PROBLEM TO SOLVE: Tell how many lines in the data hold "standard", giving that figure alone.

DATA TO PROCESS:

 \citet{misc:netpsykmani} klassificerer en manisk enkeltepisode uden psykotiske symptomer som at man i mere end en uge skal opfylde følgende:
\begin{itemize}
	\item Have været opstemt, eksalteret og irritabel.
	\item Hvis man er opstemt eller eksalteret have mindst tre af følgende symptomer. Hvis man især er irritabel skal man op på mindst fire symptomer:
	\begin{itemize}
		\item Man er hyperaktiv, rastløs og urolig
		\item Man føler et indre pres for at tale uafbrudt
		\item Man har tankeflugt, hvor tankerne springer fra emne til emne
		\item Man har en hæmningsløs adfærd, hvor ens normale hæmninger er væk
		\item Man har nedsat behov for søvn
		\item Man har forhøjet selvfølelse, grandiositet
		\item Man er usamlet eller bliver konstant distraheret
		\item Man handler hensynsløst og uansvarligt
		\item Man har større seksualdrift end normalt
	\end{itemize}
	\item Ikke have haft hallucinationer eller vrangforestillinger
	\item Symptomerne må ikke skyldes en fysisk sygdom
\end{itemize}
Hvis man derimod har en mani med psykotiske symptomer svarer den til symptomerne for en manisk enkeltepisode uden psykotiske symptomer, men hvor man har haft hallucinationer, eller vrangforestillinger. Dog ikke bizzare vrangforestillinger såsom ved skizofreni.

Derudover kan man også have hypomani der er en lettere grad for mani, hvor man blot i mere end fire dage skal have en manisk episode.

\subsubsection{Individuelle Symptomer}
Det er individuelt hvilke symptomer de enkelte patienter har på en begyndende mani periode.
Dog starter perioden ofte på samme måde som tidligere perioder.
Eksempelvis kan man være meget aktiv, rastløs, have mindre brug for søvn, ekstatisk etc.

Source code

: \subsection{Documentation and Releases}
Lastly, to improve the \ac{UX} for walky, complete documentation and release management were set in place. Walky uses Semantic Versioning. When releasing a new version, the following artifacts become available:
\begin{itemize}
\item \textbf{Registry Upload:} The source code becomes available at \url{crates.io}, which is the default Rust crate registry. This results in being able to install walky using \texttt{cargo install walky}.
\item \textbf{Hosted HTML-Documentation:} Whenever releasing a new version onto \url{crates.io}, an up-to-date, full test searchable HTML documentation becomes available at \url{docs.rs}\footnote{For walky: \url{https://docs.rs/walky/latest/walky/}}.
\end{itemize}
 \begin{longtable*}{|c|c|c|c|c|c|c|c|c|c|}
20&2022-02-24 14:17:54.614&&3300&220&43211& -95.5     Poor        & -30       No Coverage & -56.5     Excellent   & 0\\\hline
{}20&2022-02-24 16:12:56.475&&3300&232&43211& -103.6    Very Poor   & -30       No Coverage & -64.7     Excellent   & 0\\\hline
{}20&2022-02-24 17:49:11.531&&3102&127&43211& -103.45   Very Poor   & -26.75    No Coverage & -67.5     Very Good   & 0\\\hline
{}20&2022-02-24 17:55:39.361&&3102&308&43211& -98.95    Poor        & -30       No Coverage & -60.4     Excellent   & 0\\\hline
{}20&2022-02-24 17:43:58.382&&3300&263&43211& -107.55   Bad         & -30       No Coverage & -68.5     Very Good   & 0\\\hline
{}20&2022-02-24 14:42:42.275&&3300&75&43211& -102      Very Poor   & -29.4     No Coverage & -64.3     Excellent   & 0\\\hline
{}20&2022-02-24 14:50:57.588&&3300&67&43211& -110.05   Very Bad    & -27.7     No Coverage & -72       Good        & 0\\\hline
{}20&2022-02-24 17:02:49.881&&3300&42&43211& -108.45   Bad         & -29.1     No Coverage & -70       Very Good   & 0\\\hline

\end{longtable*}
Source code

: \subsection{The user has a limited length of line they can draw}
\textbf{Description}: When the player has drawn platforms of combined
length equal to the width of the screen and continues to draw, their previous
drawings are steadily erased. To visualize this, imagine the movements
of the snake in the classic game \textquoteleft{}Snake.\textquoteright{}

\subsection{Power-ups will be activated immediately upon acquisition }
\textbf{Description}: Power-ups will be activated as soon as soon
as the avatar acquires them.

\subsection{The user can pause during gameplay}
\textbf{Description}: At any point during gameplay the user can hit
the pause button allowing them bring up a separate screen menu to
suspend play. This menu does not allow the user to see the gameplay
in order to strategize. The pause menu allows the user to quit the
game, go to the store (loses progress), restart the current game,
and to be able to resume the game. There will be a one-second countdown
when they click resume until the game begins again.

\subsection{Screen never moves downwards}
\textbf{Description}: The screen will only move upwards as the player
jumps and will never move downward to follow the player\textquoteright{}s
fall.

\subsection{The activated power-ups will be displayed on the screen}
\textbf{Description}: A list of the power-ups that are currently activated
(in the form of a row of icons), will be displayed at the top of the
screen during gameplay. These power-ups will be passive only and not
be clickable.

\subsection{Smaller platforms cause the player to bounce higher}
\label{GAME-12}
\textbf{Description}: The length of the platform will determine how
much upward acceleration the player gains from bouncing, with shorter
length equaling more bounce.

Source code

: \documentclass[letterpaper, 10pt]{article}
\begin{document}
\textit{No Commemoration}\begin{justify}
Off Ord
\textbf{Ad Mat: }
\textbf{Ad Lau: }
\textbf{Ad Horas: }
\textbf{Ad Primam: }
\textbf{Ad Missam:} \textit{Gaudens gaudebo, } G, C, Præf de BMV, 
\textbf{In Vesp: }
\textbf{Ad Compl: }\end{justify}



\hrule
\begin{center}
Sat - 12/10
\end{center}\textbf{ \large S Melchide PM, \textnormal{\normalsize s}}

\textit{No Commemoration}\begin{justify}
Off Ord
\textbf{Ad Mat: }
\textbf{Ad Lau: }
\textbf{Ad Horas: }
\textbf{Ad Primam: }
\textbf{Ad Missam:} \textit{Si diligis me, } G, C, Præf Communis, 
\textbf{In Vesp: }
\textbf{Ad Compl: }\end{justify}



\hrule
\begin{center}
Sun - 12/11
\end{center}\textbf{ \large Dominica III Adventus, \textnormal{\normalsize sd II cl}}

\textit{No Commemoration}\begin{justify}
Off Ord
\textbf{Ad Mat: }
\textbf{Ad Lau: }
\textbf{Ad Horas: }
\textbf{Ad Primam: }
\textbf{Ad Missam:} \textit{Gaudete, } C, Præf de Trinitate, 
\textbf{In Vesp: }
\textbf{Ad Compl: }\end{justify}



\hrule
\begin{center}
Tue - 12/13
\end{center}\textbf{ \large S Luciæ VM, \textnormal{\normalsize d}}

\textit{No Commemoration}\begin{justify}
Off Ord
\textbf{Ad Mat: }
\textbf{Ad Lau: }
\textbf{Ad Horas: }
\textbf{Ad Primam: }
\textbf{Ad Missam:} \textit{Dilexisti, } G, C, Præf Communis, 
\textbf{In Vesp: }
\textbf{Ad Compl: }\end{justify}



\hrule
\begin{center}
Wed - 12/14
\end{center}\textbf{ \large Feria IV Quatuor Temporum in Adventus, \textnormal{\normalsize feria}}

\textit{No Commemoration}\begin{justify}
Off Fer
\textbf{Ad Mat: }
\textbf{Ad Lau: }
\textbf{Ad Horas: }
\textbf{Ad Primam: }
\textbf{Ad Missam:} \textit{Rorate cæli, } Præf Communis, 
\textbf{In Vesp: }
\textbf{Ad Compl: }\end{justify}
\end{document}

---

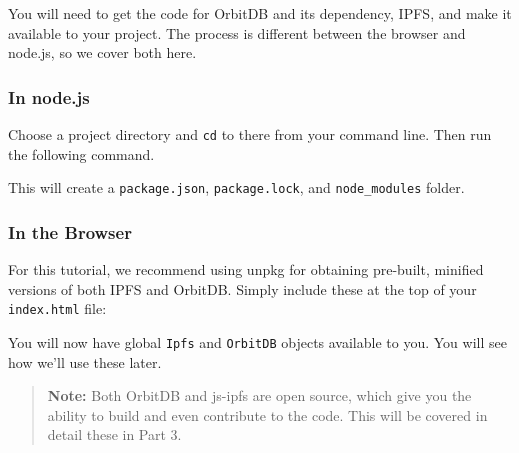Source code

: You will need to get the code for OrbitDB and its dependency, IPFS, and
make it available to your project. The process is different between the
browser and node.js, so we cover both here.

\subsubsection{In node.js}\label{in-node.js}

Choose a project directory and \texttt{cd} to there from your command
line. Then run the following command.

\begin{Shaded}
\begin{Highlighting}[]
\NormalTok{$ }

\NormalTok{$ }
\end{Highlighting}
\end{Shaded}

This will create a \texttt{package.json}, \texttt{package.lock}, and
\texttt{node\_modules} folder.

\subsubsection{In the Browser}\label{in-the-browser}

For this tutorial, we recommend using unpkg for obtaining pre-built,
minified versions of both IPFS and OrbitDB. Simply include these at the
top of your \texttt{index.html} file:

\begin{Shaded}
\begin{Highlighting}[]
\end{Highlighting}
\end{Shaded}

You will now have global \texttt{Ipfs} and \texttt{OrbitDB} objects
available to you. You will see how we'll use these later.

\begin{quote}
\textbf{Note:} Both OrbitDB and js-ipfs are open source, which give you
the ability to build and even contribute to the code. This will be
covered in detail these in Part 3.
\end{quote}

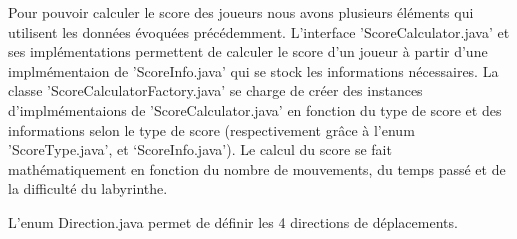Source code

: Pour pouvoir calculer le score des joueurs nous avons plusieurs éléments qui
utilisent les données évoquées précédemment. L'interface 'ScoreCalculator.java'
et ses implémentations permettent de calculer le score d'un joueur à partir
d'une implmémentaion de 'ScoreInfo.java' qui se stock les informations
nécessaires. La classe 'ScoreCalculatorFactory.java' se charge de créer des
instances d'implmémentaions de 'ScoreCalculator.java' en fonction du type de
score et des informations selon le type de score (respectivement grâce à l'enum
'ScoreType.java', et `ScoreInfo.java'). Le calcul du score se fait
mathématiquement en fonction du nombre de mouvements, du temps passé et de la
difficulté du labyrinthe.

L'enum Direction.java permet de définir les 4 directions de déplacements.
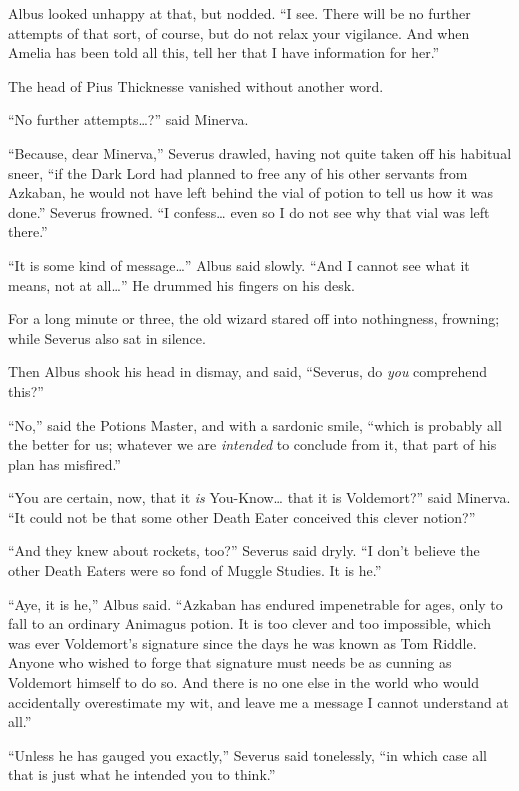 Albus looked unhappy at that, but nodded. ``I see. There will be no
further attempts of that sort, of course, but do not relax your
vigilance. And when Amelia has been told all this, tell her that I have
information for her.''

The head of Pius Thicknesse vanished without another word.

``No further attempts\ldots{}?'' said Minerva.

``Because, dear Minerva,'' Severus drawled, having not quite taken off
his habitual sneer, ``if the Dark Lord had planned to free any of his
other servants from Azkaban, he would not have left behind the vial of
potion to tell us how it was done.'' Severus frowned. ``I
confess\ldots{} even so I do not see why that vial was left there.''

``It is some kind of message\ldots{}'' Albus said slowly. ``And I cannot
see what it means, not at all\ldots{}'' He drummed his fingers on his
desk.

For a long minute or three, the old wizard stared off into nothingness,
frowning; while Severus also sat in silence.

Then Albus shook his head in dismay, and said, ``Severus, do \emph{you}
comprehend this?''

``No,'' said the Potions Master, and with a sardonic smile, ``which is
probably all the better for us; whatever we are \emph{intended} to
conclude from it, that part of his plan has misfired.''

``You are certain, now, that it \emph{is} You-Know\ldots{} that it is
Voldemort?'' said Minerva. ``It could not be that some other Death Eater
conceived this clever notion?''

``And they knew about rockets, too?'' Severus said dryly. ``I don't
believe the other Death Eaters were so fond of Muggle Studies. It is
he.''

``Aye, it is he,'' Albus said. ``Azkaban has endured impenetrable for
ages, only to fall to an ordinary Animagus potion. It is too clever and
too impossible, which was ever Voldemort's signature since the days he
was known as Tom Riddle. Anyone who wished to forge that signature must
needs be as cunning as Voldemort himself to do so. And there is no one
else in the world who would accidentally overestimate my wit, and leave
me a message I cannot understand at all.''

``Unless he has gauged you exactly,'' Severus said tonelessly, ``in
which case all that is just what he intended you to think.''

* * *

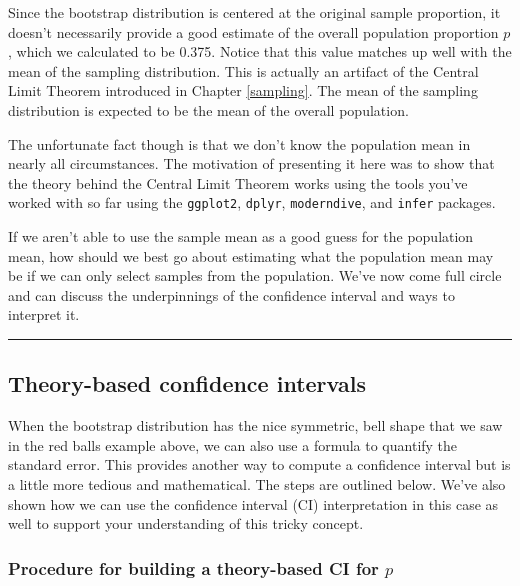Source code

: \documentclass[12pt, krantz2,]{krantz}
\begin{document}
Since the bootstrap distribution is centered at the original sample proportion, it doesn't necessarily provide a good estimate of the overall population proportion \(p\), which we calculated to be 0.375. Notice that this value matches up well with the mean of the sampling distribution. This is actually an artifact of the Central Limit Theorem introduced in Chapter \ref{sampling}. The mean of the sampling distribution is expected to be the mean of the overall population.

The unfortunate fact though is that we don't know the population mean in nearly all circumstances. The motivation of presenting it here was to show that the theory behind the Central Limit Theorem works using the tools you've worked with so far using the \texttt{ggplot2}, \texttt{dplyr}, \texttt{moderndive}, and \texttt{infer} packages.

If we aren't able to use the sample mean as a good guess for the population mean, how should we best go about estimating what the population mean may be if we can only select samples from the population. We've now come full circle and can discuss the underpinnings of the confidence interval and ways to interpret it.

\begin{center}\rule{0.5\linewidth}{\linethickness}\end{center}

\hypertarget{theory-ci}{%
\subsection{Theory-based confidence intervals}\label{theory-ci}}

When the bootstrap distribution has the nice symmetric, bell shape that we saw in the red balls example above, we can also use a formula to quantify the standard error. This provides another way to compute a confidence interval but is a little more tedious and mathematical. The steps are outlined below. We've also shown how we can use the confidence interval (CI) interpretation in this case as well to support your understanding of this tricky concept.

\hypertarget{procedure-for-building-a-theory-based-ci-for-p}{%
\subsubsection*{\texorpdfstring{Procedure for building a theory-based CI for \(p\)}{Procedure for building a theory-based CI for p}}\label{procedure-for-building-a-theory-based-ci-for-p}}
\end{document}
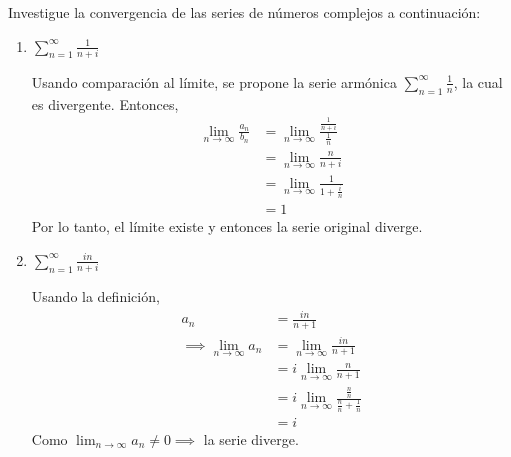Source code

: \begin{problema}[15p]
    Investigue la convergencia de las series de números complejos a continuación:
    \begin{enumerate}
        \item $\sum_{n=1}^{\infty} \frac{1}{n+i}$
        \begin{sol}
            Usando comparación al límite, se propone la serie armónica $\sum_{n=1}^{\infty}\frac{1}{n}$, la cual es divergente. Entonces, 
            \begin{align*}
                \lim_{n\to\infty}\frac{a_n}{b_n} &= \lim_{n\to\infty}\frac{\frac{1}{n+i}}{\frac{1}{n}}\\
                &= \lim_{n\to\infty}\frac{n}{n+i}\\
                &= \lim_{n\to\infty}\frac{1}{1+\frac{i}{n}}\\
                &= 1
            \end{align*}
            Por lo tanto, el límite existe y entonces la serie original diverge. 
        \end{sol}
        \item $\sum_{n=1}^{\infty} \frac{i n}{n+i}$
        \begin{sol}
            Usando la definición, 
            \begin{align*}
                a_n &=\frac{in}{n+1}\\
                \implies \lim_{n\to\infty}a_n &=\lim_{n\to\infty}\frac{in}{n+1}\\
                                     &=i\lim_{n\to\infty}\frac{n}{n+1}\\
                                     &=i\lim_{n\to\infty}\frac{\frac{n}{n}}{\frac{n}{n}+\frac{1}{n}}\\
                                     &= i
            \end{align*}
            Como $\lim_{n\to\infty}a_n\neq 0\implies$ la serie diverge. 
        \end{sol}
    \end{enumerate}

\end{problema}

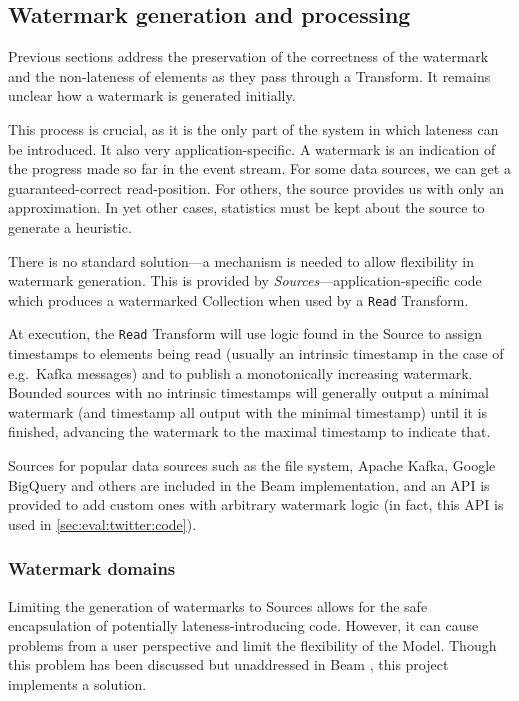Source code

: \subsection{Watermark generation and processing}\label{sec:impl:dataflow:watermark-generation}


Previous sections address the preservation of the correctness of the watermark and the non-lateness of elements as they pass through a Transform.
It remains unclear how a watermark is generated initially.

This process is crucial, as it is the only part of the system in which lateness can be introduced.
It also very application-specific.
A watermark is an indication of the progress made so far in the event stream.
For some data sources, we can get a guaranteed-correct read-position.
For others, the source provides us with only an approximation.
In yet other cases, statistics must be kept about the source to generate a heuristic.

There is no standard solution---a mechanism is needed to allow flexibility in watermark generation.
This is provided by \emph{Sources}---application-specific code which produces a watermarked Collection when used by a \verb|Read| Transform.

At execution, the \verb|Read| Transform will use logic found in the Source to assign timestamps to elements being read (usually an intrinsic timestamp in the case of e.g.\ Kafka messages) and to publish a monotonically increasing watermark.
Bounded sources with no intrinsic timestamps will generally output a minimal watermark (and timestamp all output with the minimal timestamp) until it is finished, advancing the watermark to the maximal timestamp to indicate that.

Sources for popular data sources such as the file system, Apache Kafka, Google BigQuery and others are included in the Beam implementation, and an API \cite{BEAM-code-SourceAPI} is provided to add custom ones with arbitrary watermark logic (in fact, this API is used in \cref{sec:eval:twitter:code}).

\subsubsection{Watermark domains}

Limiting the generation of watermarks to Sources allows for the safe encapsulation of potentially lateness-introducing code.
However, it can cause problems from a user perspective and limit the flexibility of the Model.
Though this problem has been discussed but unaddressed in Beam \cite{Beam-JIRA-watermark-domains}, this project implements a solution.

ANSWER SPACE: 2